> [WORK ORDER]:
Somewhere below is a line with "89 24 12.67" and, later, a line with "62 222 4.91"; repeat those two lines and all the lines between them, exactly as they are.

[Collected data entries]
# # # # # # #
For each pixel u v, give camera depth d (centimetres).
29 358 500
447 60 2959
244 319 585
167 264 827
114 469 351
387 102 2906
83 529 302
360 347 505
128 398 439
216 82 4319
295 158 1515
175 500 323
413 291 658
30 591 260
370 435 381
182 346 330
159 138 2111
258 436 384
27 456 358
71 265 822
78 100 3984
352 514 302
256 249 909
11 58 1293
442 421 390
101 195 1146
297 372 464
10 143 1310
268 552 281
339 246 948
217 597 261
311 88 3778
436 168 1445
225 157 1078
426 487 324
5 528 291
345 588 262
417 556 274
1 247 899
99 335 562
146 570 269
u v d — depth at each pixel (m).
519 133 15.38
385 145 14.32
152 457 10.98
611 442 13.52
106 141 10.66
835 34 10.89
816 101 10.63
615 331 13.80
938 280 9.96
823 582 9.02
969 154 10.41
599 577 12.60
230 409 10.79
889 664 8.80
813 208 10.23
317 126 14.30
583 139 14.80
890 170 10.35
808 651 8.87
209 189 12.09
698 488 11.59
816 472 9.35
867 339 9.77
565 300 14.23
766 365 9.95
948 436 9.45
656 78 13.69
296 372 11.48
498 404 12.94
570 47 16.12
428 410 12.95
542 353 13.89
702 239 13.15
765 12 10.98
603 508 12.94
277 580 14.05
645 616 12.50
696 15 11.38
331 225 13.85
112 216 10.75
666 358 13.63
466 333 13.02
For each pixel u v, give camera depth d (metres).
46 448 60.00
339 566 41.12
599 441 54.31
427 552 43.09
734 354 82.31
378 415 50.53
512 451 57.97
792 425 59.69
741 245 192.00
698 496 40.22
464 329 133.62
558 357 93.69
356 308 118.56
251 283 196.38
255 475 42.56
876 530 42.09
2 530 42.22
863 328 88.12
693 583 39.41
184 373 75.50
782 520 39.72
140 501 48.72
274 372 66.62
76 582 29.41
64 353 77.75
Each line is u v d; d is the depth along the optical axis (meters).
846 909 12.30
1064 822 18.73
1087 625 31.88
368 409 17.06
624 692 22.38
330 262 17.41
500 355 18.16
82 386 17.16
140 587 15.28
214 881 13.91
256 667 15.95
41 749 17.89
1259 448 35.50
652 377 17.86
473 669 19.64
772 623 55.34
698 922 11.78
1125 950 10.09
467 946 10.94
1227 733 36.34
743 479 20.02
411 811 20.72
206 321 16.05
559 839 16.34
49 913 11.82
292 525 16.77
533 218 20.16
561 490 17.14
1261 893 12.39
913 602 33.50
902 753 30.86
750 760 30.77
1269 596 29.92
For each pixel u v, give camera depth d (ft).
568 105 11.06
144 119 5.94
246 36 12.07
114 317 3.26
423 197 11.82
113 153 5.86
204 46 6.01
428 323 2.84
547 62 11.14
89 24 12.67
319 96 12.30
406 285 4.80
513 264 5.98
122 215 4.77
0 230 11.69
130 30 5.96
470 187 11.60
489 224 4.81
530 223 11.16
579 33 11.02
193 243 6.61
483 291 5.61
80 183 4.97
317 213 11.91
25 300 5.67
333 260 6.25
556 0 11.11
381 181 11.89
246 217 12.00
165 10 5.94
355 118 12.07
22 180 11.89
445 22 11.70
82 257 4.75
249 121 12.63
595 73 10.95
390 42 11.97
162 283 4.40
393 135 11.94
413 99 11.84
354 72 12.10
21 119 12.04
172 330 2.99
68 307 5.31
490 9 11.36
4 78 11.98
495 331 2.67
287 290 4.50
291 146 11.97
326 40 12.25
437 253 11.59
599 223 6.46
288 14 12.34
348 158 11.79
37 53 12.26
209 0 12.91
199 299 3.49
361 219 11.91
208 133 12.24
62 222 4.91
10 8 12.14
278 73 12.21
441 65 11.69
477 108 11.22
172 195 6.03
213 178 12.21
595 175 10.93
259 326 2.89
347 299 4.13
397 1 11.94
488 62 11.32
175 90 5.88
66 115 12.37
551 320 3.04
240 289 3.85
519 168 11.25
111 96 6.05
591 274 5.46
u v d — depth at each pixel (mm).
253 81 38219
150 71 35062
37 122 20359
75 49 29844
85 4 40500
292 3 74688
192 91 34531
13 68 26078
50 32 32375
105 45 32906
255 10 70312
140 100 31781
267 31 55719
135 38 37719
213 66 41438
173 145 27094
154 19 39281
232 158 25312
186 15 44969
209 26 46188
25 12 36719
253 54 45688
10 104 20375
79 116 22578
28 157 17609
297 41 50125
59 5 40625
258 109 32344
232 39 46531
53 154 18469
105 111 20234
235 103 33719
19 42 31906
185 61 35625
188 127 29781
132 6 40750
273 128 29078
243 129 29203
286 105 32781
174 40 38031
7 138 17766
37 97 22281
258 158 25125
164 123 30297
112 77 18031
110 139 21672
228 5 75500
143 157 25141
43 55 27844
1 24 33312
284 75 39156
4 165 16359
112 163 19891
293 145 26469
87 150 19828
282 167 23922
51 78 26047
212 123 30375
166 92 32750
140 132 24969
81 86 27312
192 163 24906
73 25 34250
# # # # # # #
> [EXERCISE OUTPUT]:
89 24 12.67
319 96 12.30
406 285 4.80
513 264 5.98
122 215 4.77
0 230 11.69
130 30 5.96
470 187 11.60
489 224 4.81
530 223 11.16
579 33 11.02
193 243 6.61
483 291 5.61
80 183 4.97
317 213 11.91
25 300 5.67
333 260 6.25
556 0 11.11
381 181 11.89
246 217 12.00
165 10 5.94
355 118 12.07
22 180 11.89
445 22 11.70
82 257 4.75
249 121 12.63
595 73 10.95
390 42 11.97
162 283 4.40
393 135 11.94
413 99 11.84
354 72 12.10
21 119 12.04
172 330 2.99
68 307 5.31
490 9 11.36
4 78 11.98
495 331 2.67
287 290 4.50
291 146 11.97
326 40 12.25
437 253 11.59
599 223 6.46
288 14 12.34
348 158 11.79
37 53 12.26
209 0 12.91
199 299 3.49
361 219 11.91
208 133 12.24
62 222 4.91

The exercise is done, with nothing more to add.